REQUIRED WORK: Write the next part of the journal entry below about visiting V in the hospital, starting after its last sentence.

PROVIDED TEXT:
----------------

Nov 11, 2015 21:11
I pulled the Death card this morning, on the anniversary of my Father's birthday. That was the final factor that made me take the turn off to go see V, even though I was not required to according to my schedule.
V is so sick it makes me catch my breath to look at them, in and out of sleep, slow rattly breaths at moments, can't get words out. This is not the kind of nursing I do, but I think I could, I just have to settle in to a different mode.
V wakes up, tries to get out words with shocking persistence. The hospital nurse asks questions; she has no idea the extent to which this is not V's baseline. I explain that i can tell even by the two and a half word answers that V understands everything I am saying. I ask V for confirmation of this in front of the nurse and they choke out a "yes". I realize that's the best I have to offer to this person who is most likely sick from some form of neglect, maybe several types added up.

----------------

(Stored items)

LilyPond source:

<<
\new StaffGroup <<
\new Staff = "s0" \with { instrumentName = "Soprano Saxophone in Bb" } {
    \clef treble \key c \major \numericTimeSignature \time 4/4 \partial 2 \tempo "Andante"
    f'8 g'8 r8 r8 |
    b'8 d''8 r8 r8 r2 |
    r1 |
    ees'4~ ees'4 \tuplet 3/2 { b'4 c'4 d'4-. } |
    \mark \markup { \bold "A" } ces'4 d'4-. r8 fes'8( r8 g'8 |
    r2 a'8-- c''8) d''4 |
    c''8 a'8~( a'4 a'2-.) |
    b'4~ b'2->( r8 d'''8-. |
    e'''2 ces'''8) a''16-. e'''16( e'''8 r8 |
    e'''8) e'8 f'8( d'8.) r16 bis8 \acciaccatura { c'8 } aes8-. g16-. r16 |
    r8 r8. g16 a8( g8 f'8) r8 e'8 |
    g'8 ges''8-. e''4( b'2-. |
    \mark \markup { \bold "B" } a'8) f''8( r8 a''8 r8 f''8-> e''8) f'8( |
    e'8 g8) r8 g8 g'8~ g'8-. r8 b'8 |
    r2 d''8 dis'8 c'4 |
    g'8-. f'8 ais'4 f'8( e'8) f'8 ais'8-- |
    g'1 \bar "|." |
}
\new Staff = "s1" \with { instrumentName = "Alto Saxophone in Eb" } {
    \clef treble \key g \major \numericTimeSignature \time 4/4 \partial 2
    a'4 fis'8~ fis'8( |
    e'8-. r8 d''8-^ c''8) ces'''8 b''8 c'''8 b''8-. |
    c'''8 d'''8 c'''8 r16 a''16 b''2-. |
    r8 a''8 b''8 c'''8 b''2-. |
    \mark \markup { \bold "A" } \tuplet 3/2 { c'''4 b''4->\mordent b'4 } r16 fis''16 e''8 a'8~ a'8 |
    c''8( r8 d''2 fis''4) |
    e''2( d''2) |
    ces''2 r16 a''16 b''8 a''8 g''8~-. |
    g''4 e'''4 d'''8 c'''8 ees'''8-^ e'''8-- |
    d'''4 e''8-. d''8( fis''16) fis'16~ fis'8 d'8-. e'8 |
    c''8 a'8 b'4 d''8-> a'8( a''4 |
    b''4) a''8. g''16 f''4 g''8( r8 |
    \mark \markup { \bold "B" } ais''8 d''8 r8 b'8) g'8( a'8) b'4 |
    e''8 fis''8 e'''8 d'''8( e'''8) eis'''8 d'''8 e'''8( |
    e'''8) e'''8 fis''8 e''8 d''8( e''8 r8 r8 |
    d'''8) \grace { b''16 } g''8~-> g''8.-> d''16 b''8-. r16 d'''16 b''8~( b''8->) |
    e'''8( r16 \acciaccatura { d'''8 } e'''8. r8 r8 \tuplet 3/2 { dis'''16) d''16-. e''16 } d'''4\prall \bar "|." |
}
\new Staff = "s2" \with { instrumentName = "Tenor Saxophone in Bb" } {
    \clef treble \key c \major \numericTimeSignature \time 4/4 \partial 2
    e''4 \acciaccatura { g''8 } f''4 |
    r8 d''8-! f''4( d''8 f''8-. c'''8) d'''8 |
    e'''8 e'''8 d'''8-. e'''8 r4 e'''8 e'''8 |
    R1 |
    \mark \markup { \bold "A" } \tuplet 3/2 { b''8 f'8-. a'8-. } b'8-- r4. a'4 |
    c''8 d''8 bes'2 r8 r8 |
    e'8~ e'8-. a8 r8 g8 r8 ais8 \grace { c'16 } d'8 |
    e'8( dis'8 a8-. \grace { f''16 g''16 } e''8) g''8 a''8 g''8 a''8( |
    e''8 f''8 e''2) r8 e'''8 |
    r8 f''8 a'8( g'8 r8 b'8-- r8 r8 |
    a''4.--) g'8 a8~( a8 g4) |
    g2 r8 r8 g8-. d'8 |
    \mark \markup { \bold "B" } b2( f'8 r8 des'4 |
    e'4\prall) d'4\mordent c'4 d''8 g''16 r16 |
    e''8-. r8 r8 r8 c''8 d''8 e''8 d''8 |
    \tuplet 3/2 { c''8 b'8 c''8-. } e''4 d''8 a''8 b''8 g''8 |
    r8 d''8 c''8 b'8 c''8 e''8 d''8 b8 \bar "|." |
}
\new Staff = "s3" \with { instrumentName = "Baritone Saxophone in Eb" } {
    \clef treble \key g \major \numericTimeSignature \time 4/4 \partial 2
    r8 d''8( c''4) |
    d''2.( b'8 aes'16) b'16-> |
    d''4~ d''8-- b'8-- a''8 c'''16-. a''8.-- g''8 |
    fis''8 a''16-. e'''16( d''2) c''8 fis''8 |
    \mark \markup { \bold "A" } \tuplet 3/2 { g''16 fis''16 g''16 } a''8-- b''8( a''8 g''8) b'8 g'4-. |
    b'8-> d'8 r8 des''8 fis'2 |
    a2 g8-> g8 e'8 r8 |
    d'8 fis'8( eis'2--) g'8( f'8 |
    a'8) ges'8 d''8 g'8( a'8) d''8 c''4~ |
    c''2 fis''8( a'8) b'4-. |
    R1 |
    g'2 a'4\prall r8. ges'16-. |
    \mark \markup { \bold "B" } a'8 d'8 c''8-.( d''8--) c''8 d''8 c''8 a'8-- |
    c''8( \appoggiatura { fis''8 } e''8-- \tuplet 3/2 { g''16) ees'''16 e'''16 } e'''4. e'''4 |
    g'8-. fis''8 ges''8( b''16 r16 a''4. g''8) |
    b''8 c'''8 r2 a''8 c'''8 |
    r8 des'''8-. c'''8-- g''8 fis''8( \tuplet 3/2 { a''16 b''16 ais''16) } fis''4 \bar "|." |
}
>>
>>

----------------

RESULT OF THIS TASK:
I have worked very hard in the last handful of months to protect them from neglect, to do damage control, to reverse the process. That machine is too big for me. All I have now is my ears. I hope V doesn't die, and if they don't, I hope they recover better than completely. I have been crying a lot thinking about it, I don't know why this particular person has galvanized so much of my grief and fear, but they have. I fear that makes me unprofessional or poorly boundaried. But there are some people i need to step up that extra bit to root for, and my true self is pretty freaking sure this person is one for whom i need to do that.
Happy last day of my own personal season of the dead. V, you have three more hours to go. After that everything will magically change. I'll wake up and there will be universal health care and all those barriers will be gone and you will recover miraculously just in time to get all the resources to keep you well this time. See you in a couple days, yeah?